Dios dijo a
Caín: “¿Dónde está tu hermano
Abel? Contestó: “No sé. ¿Soy yo acaso el guarda de mi hermano?” Replicó Dios:
“¿Qué has hecho? Se oye la sangre de tu hermano clamar a mí desde el suelo” (Génesis
4, 9-10).
Es el diálogo que aparece en la Biblia entre Dios y un descendiente
inmediato de Adán, fratricida paradigmático en la historia que se está
iniciando y la cual estará marcada por una secuencia incesante de homicidios y
genocidios. Expresión de la libertad humana, no sólo limitada y frágil, sino
también pecadora, es decir, agente de mal. Un sucesor de Caín, Lamec, pronto se
ufanará: “Yo maté a un hombre por una herida que me hizo y a un muchacho por
una lesión que recibí” (Ibid. 4, 23). El mismo primer libro de la Biblia
relatará luego la queja de Dios a Noé antes del Diluvio: “He decidido acabar
con todo hombre, porque la tierra está llena de violencia por culpa de ellos” (Ibid.
6, 13).
La historia del pensamiento registra todo género de
interpretaciones acerca del ser humano y de la sociedad que teje. Las hay
radicalmente conflictivas aunque contradictoriamente optimistas como como la
marxista, por su creencia en paraísos terrenos construidos por “hombres
nuevos”, auto liberados, pero en perspectiva puramente materialista. Hay
quienes como Hobbes, menos crédulos, conciben a los humanos como lobos que
aseguran su convivencia terrena a través de un pacto, aunque a la sombra de un
bestial Leviatán. En la interpretación judeo-cristiana del peregrinar humano el
claroscuro de la historia desemboca en un final positivo ultramundano, obra fundamentalmente
divina (Reinado de Dios).
En la interpretación creyente de la historia, emerge el
pecado como negatividad moral y religiosa, el cual, si bien no entra metodológicamente,
en cuanto tal, en el vocabulario de las ciencias naturales y sociales, está
metido, como mal uso de la libertad, en todo en lo que el ser humano es o hace.
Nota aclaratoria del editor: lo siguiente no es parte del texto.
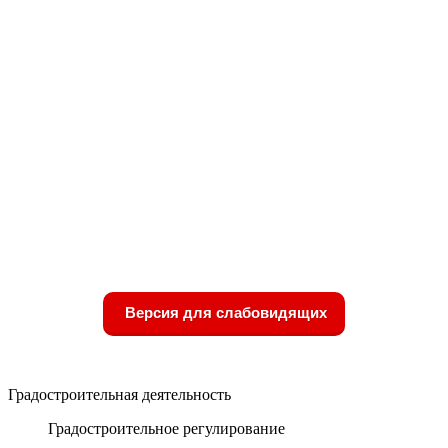
Версия для слабовидящих
Градостроительная деятельность
Градостроительное регулирование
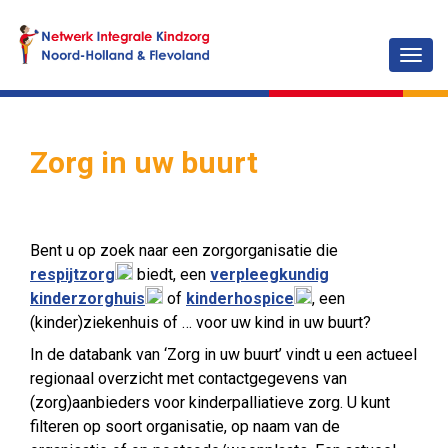
Togg
navig
Zorg in uw buurt
Bent u op zoek naar een zorgorganisatie die
respijtzorg
biedt, een
verpleegkundig
kinderzorghuis
of
kinderhospice
, een
(kinder)ziekenhuis of … voor uw kind in uw buurt?
In de databank van ‘Zorg in uw buurt’ vindt u een actueel
regionaal overzicht met contactgegevens van
(zorg)aanbieders voor kinderpalliatieve zorg. U kunt
filteren op soort organisatie, op naam van de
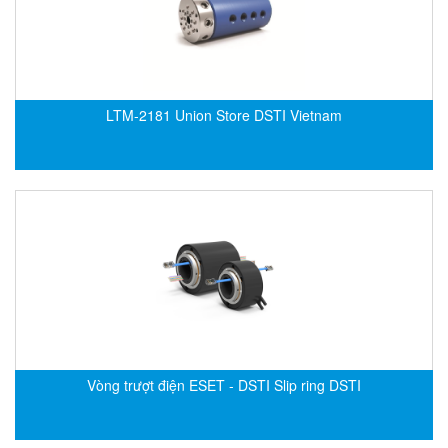
CRYSOUND
CS&P Technologies
CSC
CS-Instrument
LTM-2181 Union Store DSTI Vietnam
cs-instruments
CTC
Cygnus
Cypet Vietnam
Daehan Sensor
Daito Kogyo
Dandong Huayu
Danfoss
Vòng trượt điện ESET - DSTI Slip ring DSTI
Datalogic Vietnam
Datexel
Debron VietNam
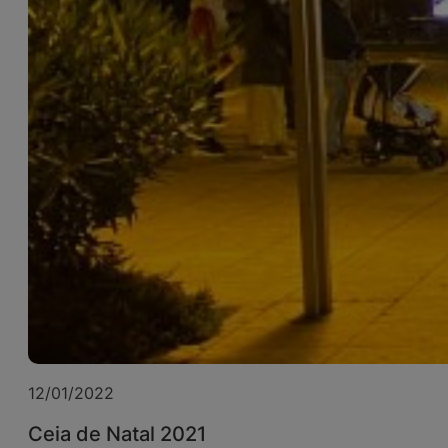
12/01/2022
Ceia de Natal 2021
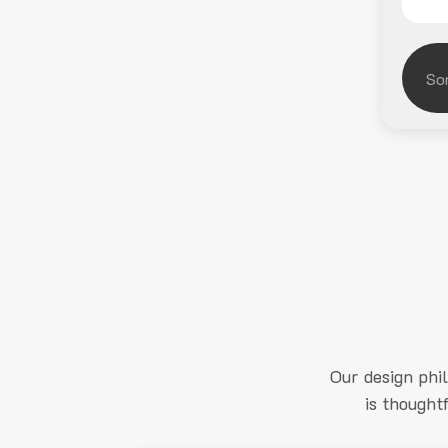
Our design phi
is thought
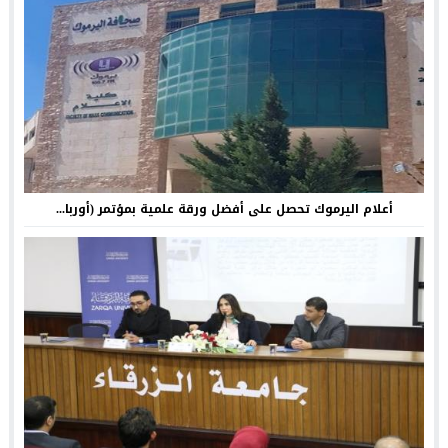
أعلام اليرموك تحصل على أفضل ورقة علمية بمؤتمر (أوربا...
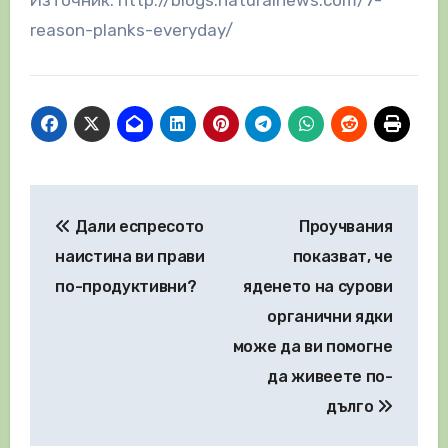
Източник: http://blogs.naturalnews.com/7-
reason-planks-everyday/
Навигация
Дали еспресото
Проучвания
наистина ви прави
показват, че
по-продуктивни?
яденето на сурови
органични ядки
може да ви помогне
да живеете по-
дълго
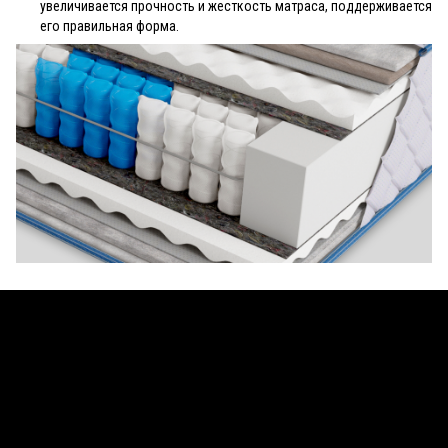
увеличивается прочность и жесткость матраса, поддерживается
его правильная форма.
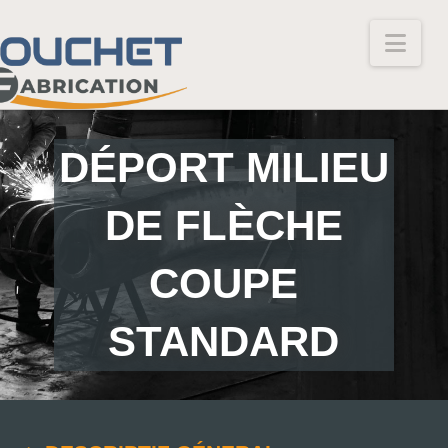
Nav
DÉPORT MILIEU
DE FLÈCHE
COUPE
STANDARD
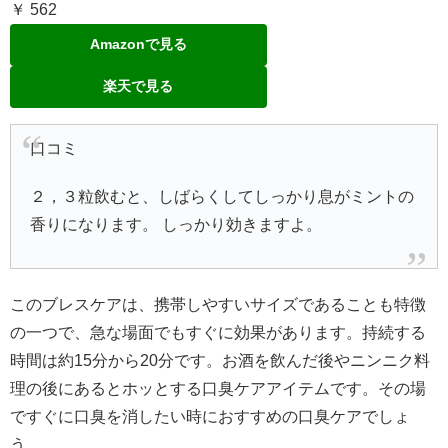
￥ 562
Amazonで見る
楽天で見る
口コミ
２，３粒飲むと、しばらくしてしっかり息がミントの
香りになります。 しっかり効きますよ。
このブレスケアは、携帯しやすいサイズであることも特徴
の一つで、急な場面でもすぐに効果があります。持続する
時間は約15分から20分です。お酒を飲んだ後やニンニク料
理の後にあるとホッとする口臭ケアアイテムです。その場
ですぐに口臭を消したい時におすすめの口臭ケアでしょ
う。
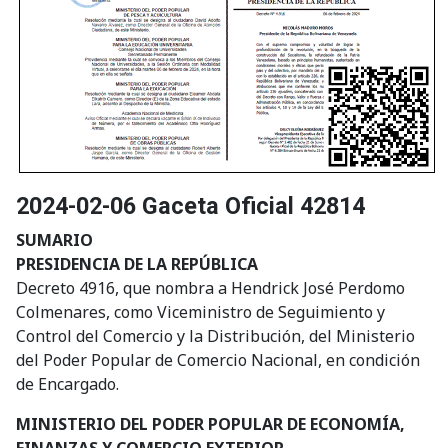
2024-02-06 Gaceta Oficial 42814
SUMARIO
PRESIDENCIA DE LA REPÚBLICA
Decreto 4916, que nombra a Hendrick José Perdomo
Colmenares, como Viceministro de Seguimiento y
Control del Comercio y la Distribución, del Ministerio
del Poder Popular de Comercio Nacional, en condición
de Encargado.
MINISTERIO DEL PODER POPULAR DE ECONOMÍA,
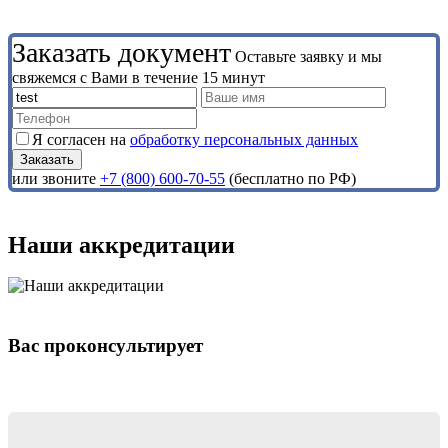
Заказать документ
Оставьте заявку и мы
свяжемся с Вами в течение 15 минут
Я согласен на
обработку персональных данных
или звоните
+7 (800) 600-70-55
(бесплатно по РФ)
Наши аккредитации
Вас проконсультирует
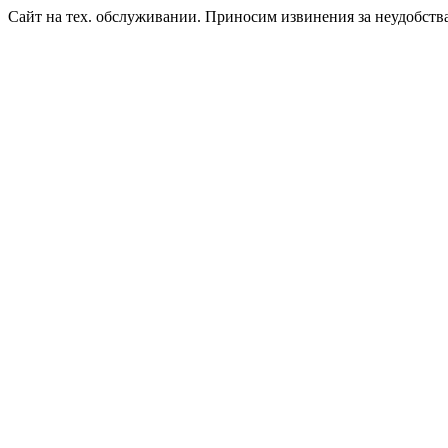
Сайт на тех. обслуживании. Приносим извинения за неудобств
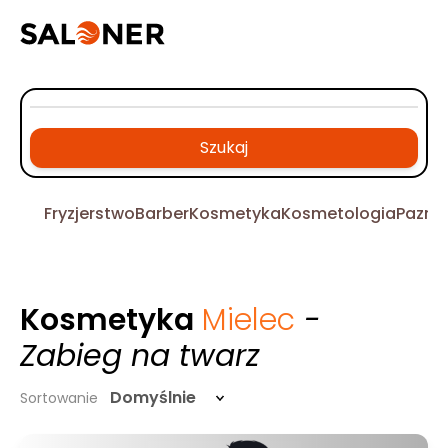
Szukaj
Fryzjerstwo
Barber
Kosmetyka
Kosmetologia
Pazno
Kosmetyka
Mielec
-
Zabieg na twarz
Domyślnie
Sortowanie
Un ejercicio fácil a este propósito es echar un simple vistazo en las
consecuencias de los pecados capitales en la salud del relacionamiento social
(por ejemplo, de la soberbia en la política, de la avaricia en la economía, y de
todos en la cultura).
Es sintomática en tal sentido la “regla de oro” que las grandes
religiones establecen, en su formulación tanto positiva como negativa, como
clave para una buena marcha social. Según aquélla, he de comportarme con el
“otro” como si fuera mi propia persona. No otra cosa, en el fondo, estableció
Kant en su reflexión filosófica al definir el “imperativo categórico”. Son fórmulas
interpelantes en especial para quienes edificar sus estatuas sobre los retazos
de prójimos marginados y oprimidos. El mensaje cristiano es claro al presentar
el amor como el mandamiento máximo, centro y eje del comportamiento humano. San
Pablo en su Carta a los Romanos precisa: “Con nadie tengan otra deuda que la
del mutuo amor. Pues el que ama al prójimo, ha cumplido la ley” (13, 8).
A propósito del reciente llamado de los Obispos a refundar nuestro
país ante la magnitud y hondura del actual desastre, es oportuno subrayar que
una refundación política ha de acompañarse de una ético-cultural: reconocernos prójimos,
hermanos, en una misma comunidad nacional. No a pesar de nuestras
diferencias, sino precisamente por ellas. La prédica ideológica
fundamentalista nos ha dividido en extremo. El término escuálido y otros
semejantes, que expresan la aniquilación del oponente, han llevado al
desmembramiento del conjunto nacional y abierto el camino a la expatriación
física de millones de compatriotas. Los homi-geno-cidios han comenzado siempre
por asesinatos verbales. Y lemas como “revolución o muerte” convierten las
diferencias ideológico-políticas en beligerancia armada. De enfrentamiento
democrático se cae en “guerra a muerte”, que abre paso a la prisión y la
tortura por causas políticas.
La refundación exige un reencuentro nacional. Hemos de
cambiar régimen e ideas, pero antes, durante y después tenemos que cambiar
nosotros. Me gusta recordar aquello que en Edipo Rey pone Sófocles en
boca del sacerdote: “Nada son los castillos, nada los barcos, si ninguna
persona hay en ellos”.
Sí ¡Hemos de ser guardianes de nuestros hermanos venezolanos!